Word for word, retype the first line of the records and every following line through the one containing "Rendered at 1241 by 1754 pixels.".

[Data listing Boundary: Start]

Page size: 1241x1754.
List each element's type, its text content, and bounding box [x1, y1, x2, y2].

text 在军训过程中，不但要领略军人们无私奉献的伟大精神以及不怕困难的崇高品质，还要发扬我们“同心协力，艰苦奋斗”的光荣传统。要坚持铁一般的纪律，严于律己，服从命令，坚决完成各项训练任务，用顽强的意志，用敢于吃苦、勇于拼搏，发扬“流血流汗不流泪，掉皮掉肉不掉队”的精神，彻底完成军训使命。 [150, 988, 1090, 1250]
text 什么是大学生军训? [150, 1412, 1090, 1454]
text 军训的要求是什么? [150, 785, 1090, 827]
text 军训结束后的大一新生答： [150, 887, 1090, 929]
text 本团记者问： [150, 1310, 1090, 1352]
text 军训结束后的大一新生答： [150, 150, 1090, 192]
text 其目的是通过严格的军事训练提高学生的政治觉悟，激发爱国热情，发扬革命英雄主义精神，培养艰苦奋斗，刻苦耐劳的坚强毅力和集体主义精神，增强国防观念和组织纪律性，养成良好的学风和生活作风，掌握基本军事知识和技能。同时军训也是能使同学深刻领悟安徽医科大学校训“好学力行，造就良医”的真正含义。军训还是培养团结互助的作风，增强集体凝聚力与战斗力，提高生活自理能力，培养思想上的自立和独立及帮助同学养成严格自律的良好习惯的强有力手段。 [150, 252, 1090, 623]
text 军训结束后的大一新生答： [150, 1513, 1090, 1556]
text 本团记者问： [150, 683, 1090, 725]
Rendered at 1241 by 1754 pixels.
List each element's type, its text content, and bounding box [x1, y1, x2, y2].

[Data listing Boundary: End]

▶ Exercise result:
Page size: 1241x1754.
List each element's type, its text content, and bounding box [x1, y1, x2, y2].

text 在军训过程中，不但要领略军人们无私奉献的伟大精神以及不怕困难的崇高品质，还要发扬我们“同心协力，艰苦奋斗”的光荣传统。要坚持铁一般的纪律，严于律己，服从命令，坚决完成各项训练任务，用顽强的意志，用敢于吃苦、勇于拼搏，发扬“流血流汗不流泪，掉皮掉肉不掉队”的精神，彻底完成军训使命。 [150, 988, 1090, 1250]
text 什么是大学生军训? [150, 1412, 1090, 1454]
text 军训的要求是什么? [150, 785, 1090, 827]
text 军训结束后的大一新生答： [150, 887, 1090, 929]
text 本团记者问： [150, 1310, 1090, 1352]
text 军训结束后的大一新生答： [150, 150, 1090, 192]
text 其目的是通过严格的军事训练提高学生的政治觉悟，激发爱国热情，发扬革命英雄主义精神，培养艰苦奋斗，刻苦耐劳的坚强毅力和集体主义精神，增强国防观念和组织纪律性，养成良好的学风和生活作风，掌握基本军事知识和技能。同时军训也是能使同学深刻领悟安徽医科大学校训“好学力行，造就良医”的真正含义。军训还是培养团结互助的作风，增强集体凝聚力与战斗力，提高生活自理能力，培养思想上的自立和独立及帮助同学养成严格自律的良好习惯的强有力手段。 [150, 252, 1090, 623]
text 军训结束后的大一新生答： [150, 1513, 1090, 1556]
text 本团记者问： [150, 683, 1090, 725]
Rendered at 1241 by 1754 pixels.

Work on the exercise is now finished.